Don’t blame Nyantakyi’s ban on racism – Casely-Hayford

General News of Sunday, 4 November 2018



Sydney Casely Hayford 42018Sydney Casely-Hayford

Financial Analyst and social commentator, Sydney Casely-Hayford has lashed out persons making suggestions that Kwesi Nyantaktyi was handed a relatively harsh ban by FIFA because he is black.

“What I didn’t like, was Rashid Pelpuo making aspersions that he [Nyantakiy] is being fined or being treated this way because he is a black man,” Mr. Casely-Hayford said on The Big Issue.

Kwesi Nyantakyi was caught on tape plotting to set up an agency that would broker a sponsorship deal for the Ghana Premier League.

But the deal would have seen the former GFA boss benefit significantly more than the association. The agreement under discussion was to be worth $5 million for a year for five years.

After its processes, FIFA’s Ethics Committee banned Kwesi Nyantakyi for life from all football-related activities at both national and international level. FIFA also imposed GHc2.4 million fine.

Most of the public support for Mr.
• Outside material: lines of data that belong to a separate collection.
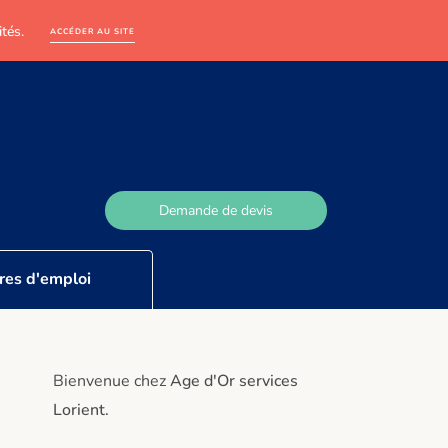
tés.
ACCÉDER AU SITE
Demande de devis
res d'emploi
Bienvenue chez
Age d'Or services
Lorient.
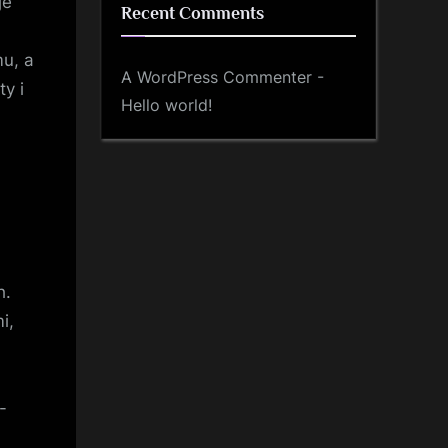
je
Recent Comments
mu, a
A WordPress Commenter
-
y i
Hello world!
h.
i,
-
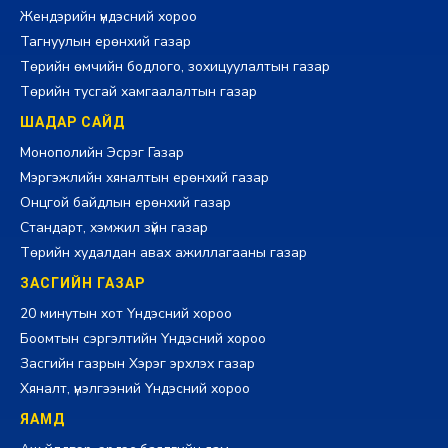
Жендэрийн үндэсний хороо
Тагнуулын ерөнхий газар
Төрийн өмчийн бодлого, зохицуулалтын газар
Төрийн тусгай хамгаалалтын газар
ШАДАР САЙД
Монополийн Эсрэг Газар
Мэргэжлийн хяналтын ерөнхий газар
Онцгой байдлын ерөнхий газар
Стандарт, хэмжил зүйн газар
Төрийн худалдан авах ажиллагааны газар
ЗАСГИЙН ГАЗАР
20 минутын хот Үндэсний хороо
Боомтын сэргэлтийн Үндэсний хороо
Засгийн газрын Хэрэг эрхлэх газар
Хяналт, үнэлгээний Үндэсний хороо
ЯАМД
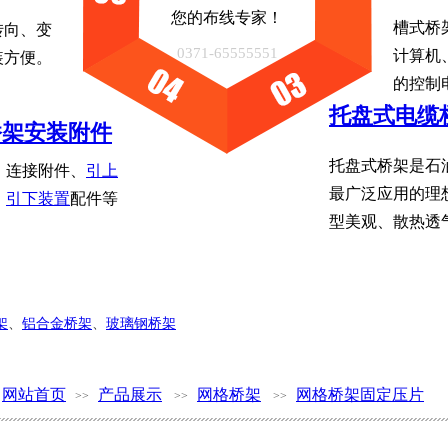
您的布线专家！
槽式桥
转向、变
0371-65555551
计算机
装方便。
的控制
托盘式电缆
架安装附件​
托盘式桥架是石
、连接附件、
引上
最广泛应用的理
引下装置
配件等
型美观、散热透
架
、
铝合金桥架
、
玻璃钢桥架
网站首页
产品展示
网格桥架
网格桥架固定压片
>>
>>
>>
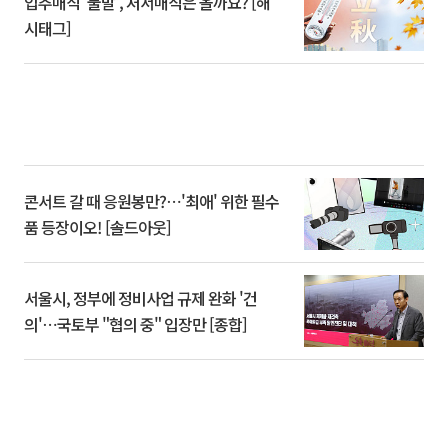
입추매직 '불발', 처서매직은 올까요? [해
시태그]
콘서트 갈 때 응원봉만?⋯'최애' 위한 필수
품 등장이오! [솔드아웃]
서울시, 정부에 정비사업 규제 완화 '건
의'⋯국토부 "협의 중" 입장만 [종합]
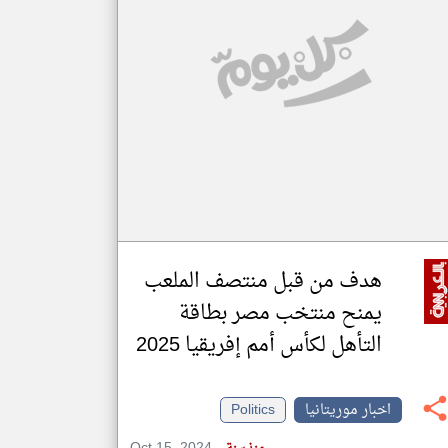
klyoum.com
تغيير الدولة
مصادر الأخبار من موريتانيا
اخبار موريتانيا على مدار الساعة
أهم اخبار موريتانيا العاجلة والمباشرة
هدف من قبل منتصف الملعب
يمنح منتخب مصر بطاقة
التأهل لكأس أمم إفريقيا 2025
اخبار موريتانيا
Politics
Nyantakyi has come from his native Wa, where he owns a football team.

The Member of Parliament for Wa Central, Rashid Pelpuo, described the punishment as harsh and urged him to appeal.

“Why was the fine even imposed? You’ve banned somebody for life and you also imposed a fine on him. Is it because Nyantakyi is a black man or what? You [Executives of FIFA] do all the big mistakes worldwide. This guy just made pronouncements which were not substantiated which have been described as influence peddling and in the end you are judging him based on the remarks that were never implemented.”
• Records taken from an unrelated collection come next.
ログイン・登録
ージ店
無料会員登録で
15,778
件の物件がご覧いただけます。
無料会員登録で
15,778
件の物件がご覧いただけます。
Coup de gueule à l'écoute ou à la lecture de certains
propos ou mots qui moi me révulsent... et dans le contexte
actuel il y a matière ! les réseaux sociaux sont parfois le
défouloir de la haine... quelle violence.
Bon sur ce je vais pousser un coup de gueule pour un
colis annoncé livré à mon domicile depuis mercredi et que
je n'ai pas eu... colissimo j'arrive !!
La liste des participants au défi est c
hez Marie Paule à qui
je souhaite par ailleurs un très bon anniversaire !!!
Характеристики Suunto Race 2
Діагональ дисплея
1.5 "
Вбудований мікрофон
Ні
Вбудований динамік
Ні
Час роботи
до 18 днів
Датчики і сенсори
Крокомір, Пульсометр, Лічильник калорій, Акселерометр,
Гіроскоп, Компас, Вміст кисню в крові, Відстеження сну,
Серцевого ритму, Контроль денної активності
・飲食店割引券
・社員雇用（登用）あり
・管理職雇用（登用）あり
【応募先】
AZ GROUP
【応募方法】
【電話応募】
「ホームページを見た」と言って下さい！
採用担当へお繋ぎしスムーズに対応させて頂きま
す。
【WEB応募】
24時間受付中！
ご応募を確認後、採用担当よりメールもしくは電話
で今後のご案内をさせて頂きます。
Kwesi Nyantakyi is indeed going to appeal his ban at the Court of Arbitration for Sports.

In a statement released on Wednesday, October 31, 2018 he said he was “shocked” and described the verdict from FIFA as “unfair and harsh”.
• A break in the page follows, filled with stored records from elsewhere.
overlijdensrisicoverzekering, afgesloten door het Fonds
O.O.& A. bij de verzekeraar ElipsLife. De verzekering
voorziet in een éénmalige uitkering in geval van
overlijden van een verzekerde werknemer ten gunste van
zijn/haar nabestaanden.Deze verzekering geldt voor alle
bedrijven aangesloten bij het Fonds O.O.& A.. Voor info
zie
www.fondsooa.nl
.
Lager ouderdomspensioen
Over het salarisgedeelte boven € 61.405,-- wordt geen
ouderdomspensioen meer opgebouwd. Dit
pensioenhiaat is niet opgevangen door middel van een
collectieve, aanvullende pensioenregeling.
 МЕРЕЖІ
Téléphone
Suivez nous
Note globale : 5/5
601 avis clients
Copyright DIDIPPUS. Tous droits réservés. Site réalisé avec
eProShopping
He violated conflicts of interest statutes and was found to have engaged in bribery and corruption by FIFA.

Mr. Caseley-Hayford saw no form of bias in FIFA’s processes that led to the ban.

“The fact of the matter is the man has committed what his boss considers to be an offense that has brought their organization into disrepute. It has nothing to do with his blackness. We have to stop that.”

“We are trying to match ourselves up to a certain standard in the western world and then when you go and you are caught and you do things wrong then you come and say you are doing this because I am black. We have got to get out off that way of thinking,” he said.